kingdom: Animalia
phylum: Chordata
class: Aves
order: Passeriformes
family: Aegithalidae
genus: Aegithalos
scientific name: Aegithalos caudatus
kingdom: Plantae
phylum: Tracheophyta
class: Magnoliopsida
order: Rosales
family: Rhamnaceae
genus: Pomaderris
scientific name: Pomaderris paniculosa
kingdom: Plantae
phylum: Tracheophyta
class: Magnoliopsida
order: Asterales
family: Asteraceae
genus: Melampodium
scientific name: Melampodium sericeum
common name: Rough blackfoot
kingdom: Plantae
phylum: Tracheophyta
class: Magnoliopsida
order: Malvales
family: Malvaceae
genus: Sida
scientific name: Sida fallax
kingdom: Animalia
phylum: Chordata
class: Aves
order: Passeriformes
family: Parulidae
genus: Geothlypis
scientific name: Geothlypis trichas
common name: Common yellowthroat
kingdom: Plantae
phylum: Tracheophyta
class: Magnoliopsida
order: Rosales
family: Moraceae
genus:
____________
> Your goal: Print every line of the rows above, leaving each character unchanged.

> Exercise output:
kingdom: Animalia
phylum: Chordata
class: Aves
order: Passeriformes
family: Aegithalidae
genus: Aegithalos
scientific name: Aegithalos caudatus
kingdom: Plantae
phylum: Tracheophyta
class: Magnoliopsida
order: Rosales
family: Rhamnaceae
genus: Pomaderris
scientific name: Pomaderris paniculosa
kingdom: Plantae
phylum: Tracheophyta
class: Magnoliopsida
order: Asterales
family: Asteraceae
genus: Melampodium
scientific name: Melampodium sericeum
common name: Rough blackfoot
kingdom: Plantae
phylum: Tracheophyta
class: Magnoliopsida
order: Malvales
family: Malvaceae
genus: Sida
scientific name: Sida fallax
kingdom: Animalia
phylum: Chordata
class: Aves
order: Passeriformes
family: Parulidae
genus: Geothlypis
scientific name: Geothlypis trichas
common name: Common yellowthroat
kingdom: Plantae
phylum: Tracheophyta
class: Magnoliopsida
order: Rosales
family: Moraceae
genus:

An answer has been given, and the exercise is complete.